[SUPPLIED TEXT]:
***
WHITE PLAINS, N.Y.--(BUSINESS WIRE)--ITT Inc. (NYSE: ITT) today reported 2019 third-quarter financial results that reflected the company’s strong operational execution and share gain strategies in key global markets. The company is also raising its 2019 earnings per share guidance and announcing a $500 million share repurchase program.
Revenue | SegmentOI Margin | EPS | Operating Cash Flow | |||
+5% | -90 bps | +7% | -10% | |||
OrganicRevenue | AdjSegment OI Margin | AdjEPS | AdjFree Cash Flow | |||
+4% | +90 bps | +18% | -9% | |||
*Performance relative to comparable three months ended September 30, 2018. |
- Revenue of $712 million +5%; Organic Revenue +4%
- Segment OI Margin of 15.0%; Adj Segment OI Margin of 16.6%
- EPS of $1.34 up 7%; Adj EPS of $0.97 up 18%
- Adj EPS Full Year Guidance Midpoint Increased to $3.74
- New $500 Million Share Repurchase Program
Organic orders declined 4 percent, due to pump project delays and difficult comparisons, along with slower industrial demand. Transportation orders were flat as growth in rail and commercial aerospace was offset by the timing of defense programs. Compared to the second quarter of 2019, the company’s third quarter organic orders were flat.
***
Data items
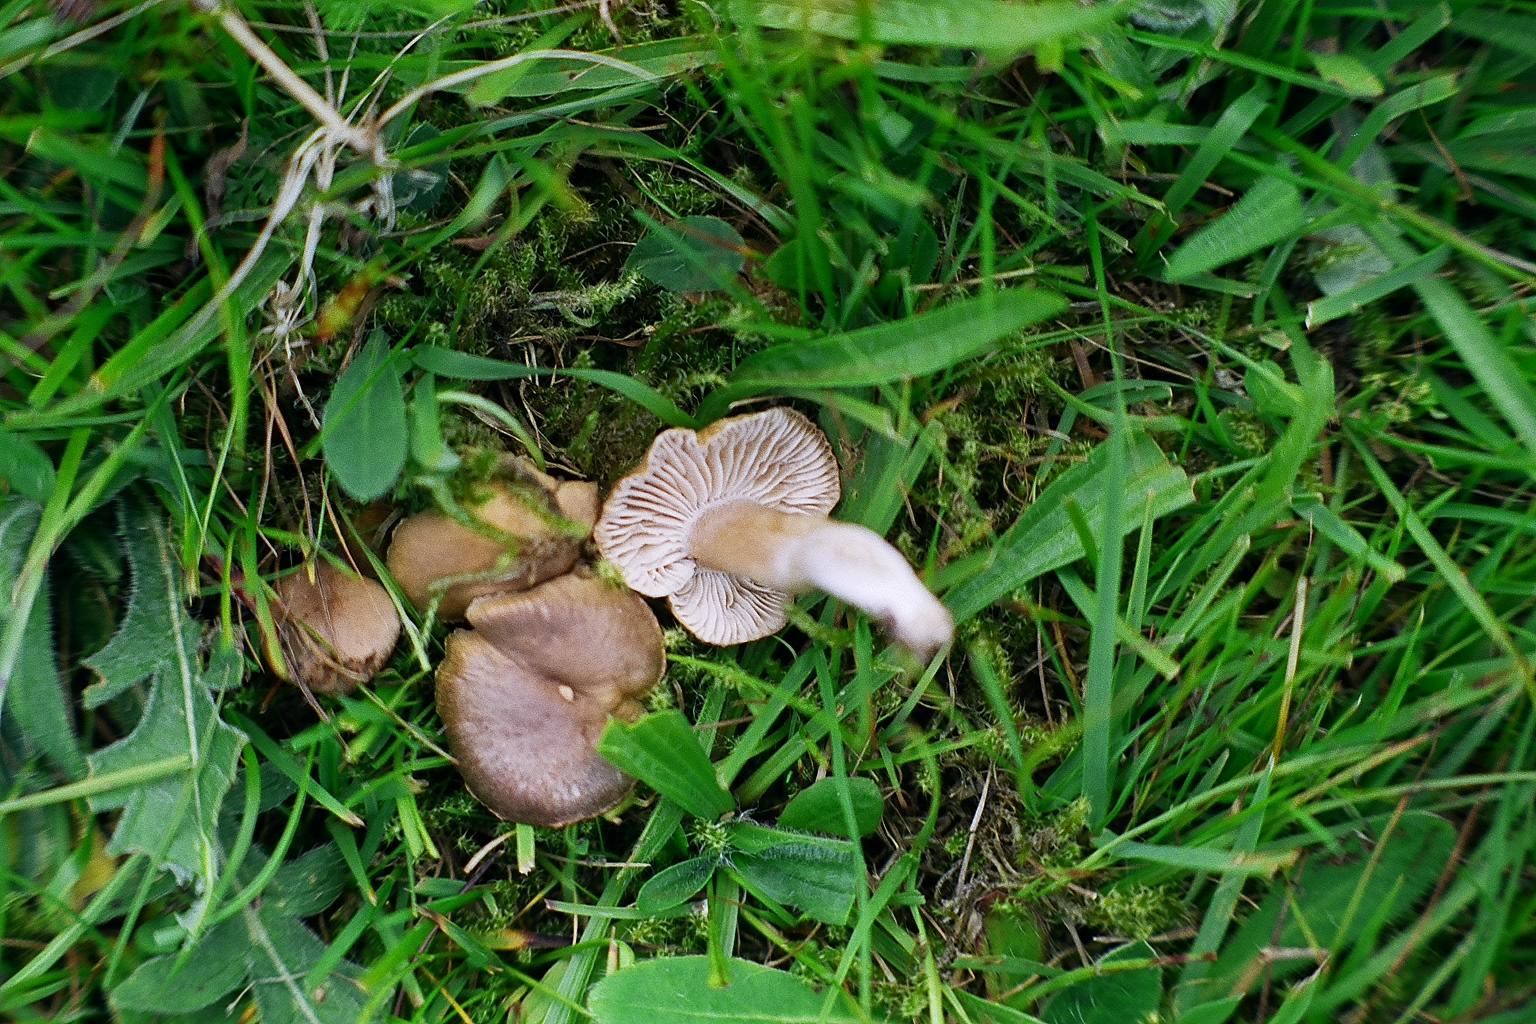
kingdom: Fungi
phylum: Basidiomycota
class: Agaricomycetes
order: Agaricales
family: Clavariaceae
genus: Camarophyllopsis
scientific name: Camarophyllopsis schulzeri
***
[SET EXERCISE A]: List every bulleted highlight in the ITT report.
[SET EXERCISE B]: Update the ITT report between "WHITE PLAINS, N.Y.--(BUSINESS" and "share repurchase program.", inclusive, writing "lifting" in place of "raising".
These data are drawn from a different source than the ITT report.

[OUTPUT A]:
- Revenue of $712 million +5%; Organic Revenue +4%
- Segment OI Margin of 15.0%; Adj Segment OI Margin of 16.6%
- EPS of $1.34 up 7%; Adj EPS of $0.97 up 18%
- Adj EPS Full Year Guidance Midpoint Increased to $3.74
- New $500 Million Share Repurchase Program

[OUTPUT B]:
WHITE PLAINS, N.Y.--(BUSINESS WIRE)--ITT Inc. (NYSE: ITT) today reported 2019 third-quarter financial results that reflected the company’s strong operational execution and share gain strategies in key global markets. The company is also lifting its 2019 earnings per share guidance and announcing a $500 million share repurchase program.